Последний Метценгерштейн, юный барон и сущий дьявол, коего автор уподобил царю Ироду и Калигуле, благоразумно не вдаваясь при этом в подробности его бесчинств, однажды сидел в зале своего дворца, созерцая выцветший гобелен, где был изображен его предок в момент торжества над одним из их кровных врагов. Гигантский конь этого воина, уже поверженного ударом ножа, стоял подле «словно статуя». Внезапно он повернул голову и, взглянув с полотна человеческими глазами, страшно оскалил желтые, как у покойника, зубы. Сдерживая дрожь, молодой сеньор бросился вон из зала, однако во дворе, в свете факелов вдруг увидал трех своих слуг, которые только что «переняли» из неприятельских конюшен, горевших в ту ночь, коня — живую копию изображенного.
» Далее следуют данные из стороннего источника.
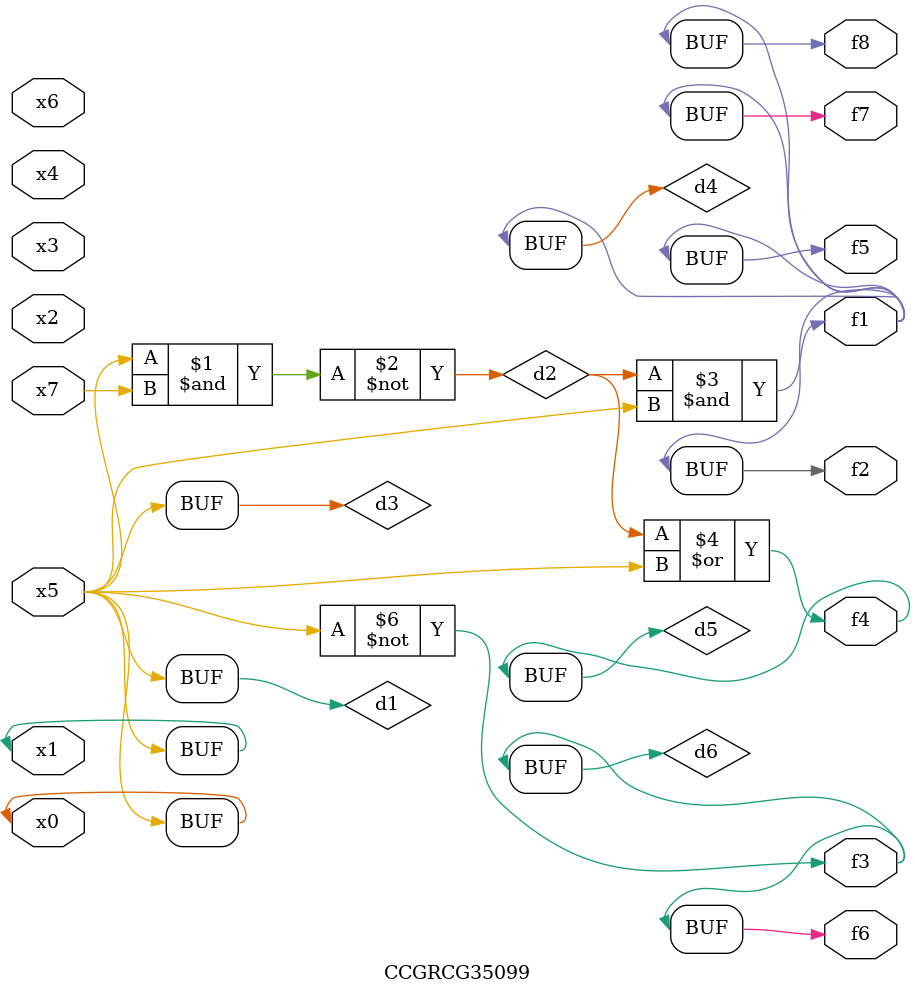
<source format=v>
module CCGRCG35099(
	input x0, x1, x2, x3, x4, x5, x6, x7,
	output f1, f2, f3, f4, f5, f6, f7, f8
);

	wire d1, d2, d3, d4, d5, d6;

	buf (d1, x0, x5);
	nand (d2, x5, x7);
	buf (d3, x0, x1);
	and (d4, d2, d3);
	or (d5, d2, d3);
	nor (d6, d1, d3);
	assign f1 = d4;
	assign f2 = d4;
	assign f3 = d6;
	assign f4 = d5;
	assign f5 = d4;
	assign f6 = d6;
	assign f7 = d4;
	assign f8 = d4;
endmodule

</source>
Клеймо на лбу не оставляло сомнений. Произнеся несколько слов, полных угроз и богохульства, Метценгерштейн вскочил на коня — и с тех пор, казалось, был прикован к седлу этой огромной лошади. Целыми сутками скакал он на ней по окрестным лесам, забыв сон и отдых, пока наконец, как-то в полночь, не запылал, начиная с башен, его собственный дворец. Напрасно челядь пыталась сладить с огнем. Когда же огненный смерч охватил кругом все здание, из леса вылетел стрелой конь и, не слушаясь узды, увлек седока в самое жерло пожара. Там тот и сгинул. Пророчество сбылось. Клубы дыма над останками гнезда Метценгерштейнов приняли форму огромного коня.